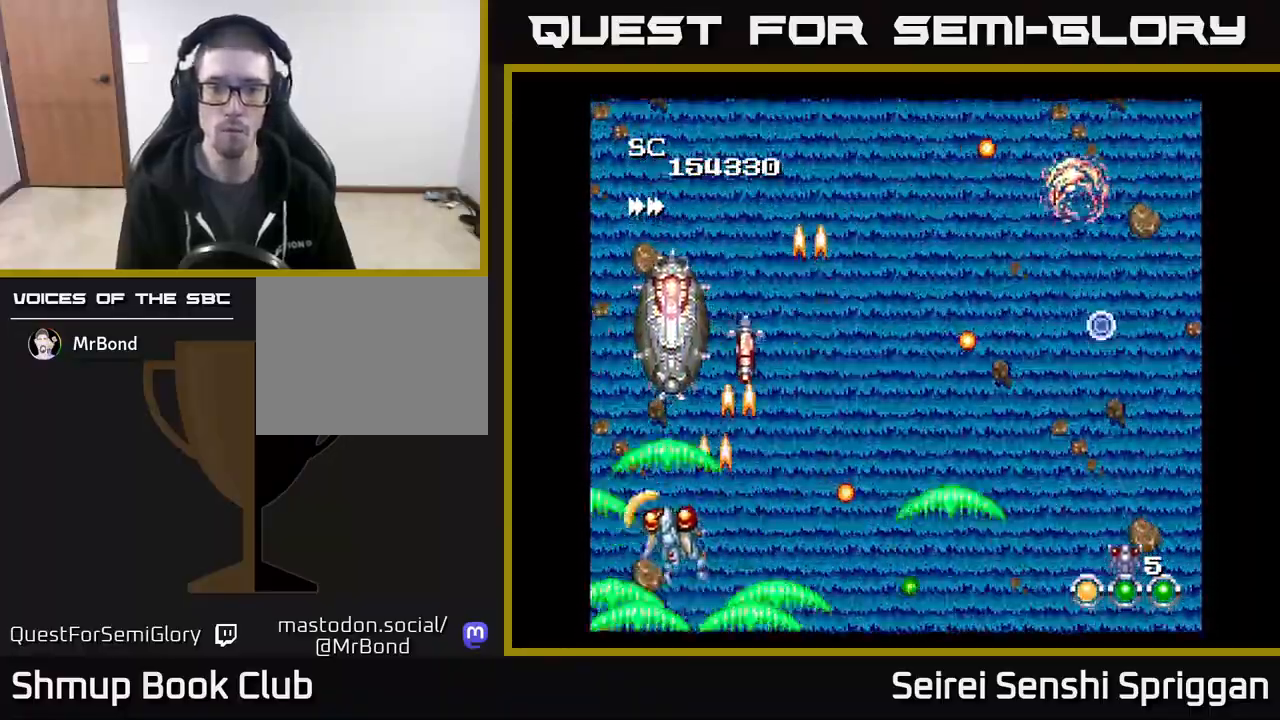
{"buttons": ["X", "DPAD_RIGHT"], "events": [[67, "DPAD_UP", "up"], [100, "DPAD_LEFT", "up"], [150, "DPAD_DOWN", "down"], [183, "DPAD_RIGHT", "down"], [267, "DPAD_DOWN", "up"], [267, "DPAD_RIGHT", "up"], [433, "DPAD_RIGHT", "down"]]}
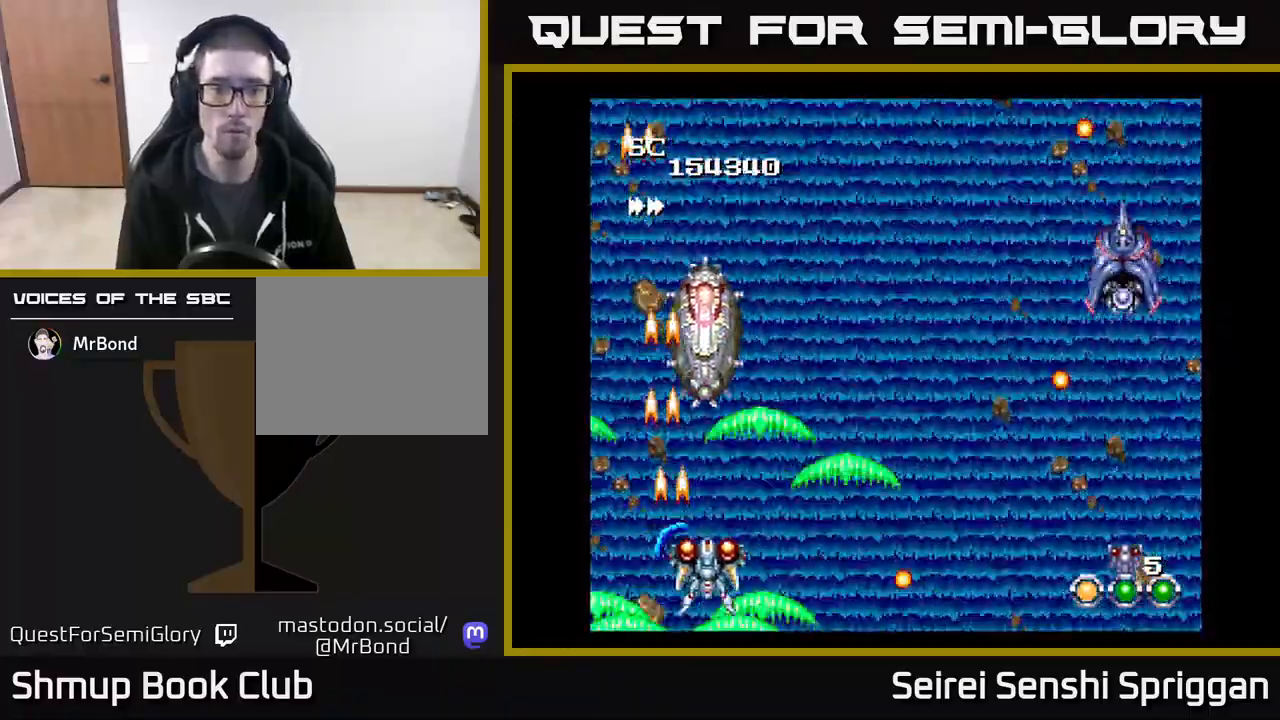
{"buttons": ["X"], "events": [[33, "DPAD_RIGHT", "up"], [250, "DPAD_UP", "down"], [333, "DPAD_UP", "up"]]}
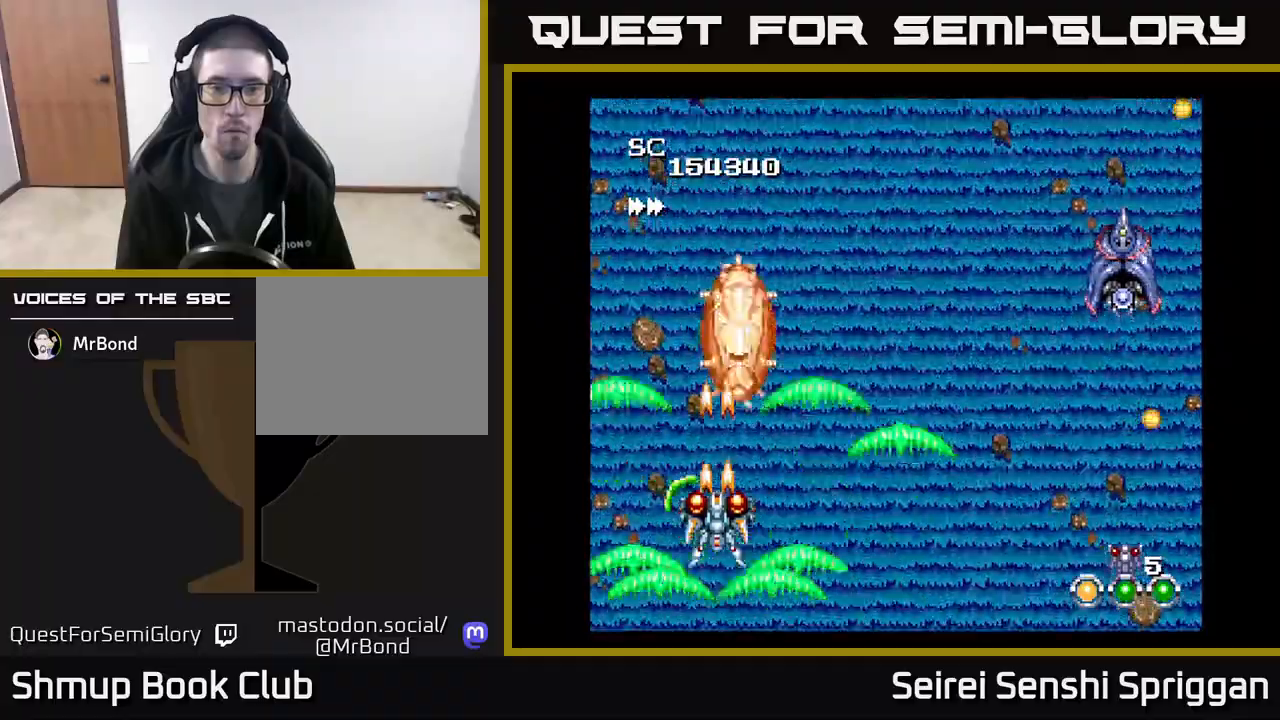
{"buttons": ["X", "DPAD_UP", "DPAD_RIGHT"], "events": [[33, "DPAD_RIGHT", "down"], [117, "DPAD_DOWN", "down"], [167, "DPAD_DOWN", "up"], [367, "DPAD_UP", "down"], [383, "DPAD_RIGHT", "up"], [467, "DPAD_RIGHT", "down"]]}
..............................
Skip the pictures, then return the rest of the data exactly.

{"buttons": ["X", "DPAD_RIGHT"], "events": [[67, "DPAD_UP", "up"], [100, "DPAD_LEFT", "up"], [150, "DPAD_DOWN", "down"], [183, "DPAD_RIGHT", "down"], [267, "DPAD_DOWN", "up"], [267, "DPAD_RIGHT", "up"], [433, "DPAD_RIGHT", "down"]]}
{"buttons": ["X"], "events": [[33, "DPAD_RIGHT", "up"], [250, "DPAD_UP", "down"], [333, "DPAD_UP", "up"]]}
{"buttons": ["X", "DPAD_UP", "DPAD_RIGHT"], "events": [[33, "DPAD_RIGHT", "down"], [117, "DPAD_DOWN", "down"], [167, "DPAD_DOWN", "up"], [367, "DPAD_UP", "down"], [383, "DPAD_RIGHT", "up"], [467, "DPAD_RIGHT", "down"]]}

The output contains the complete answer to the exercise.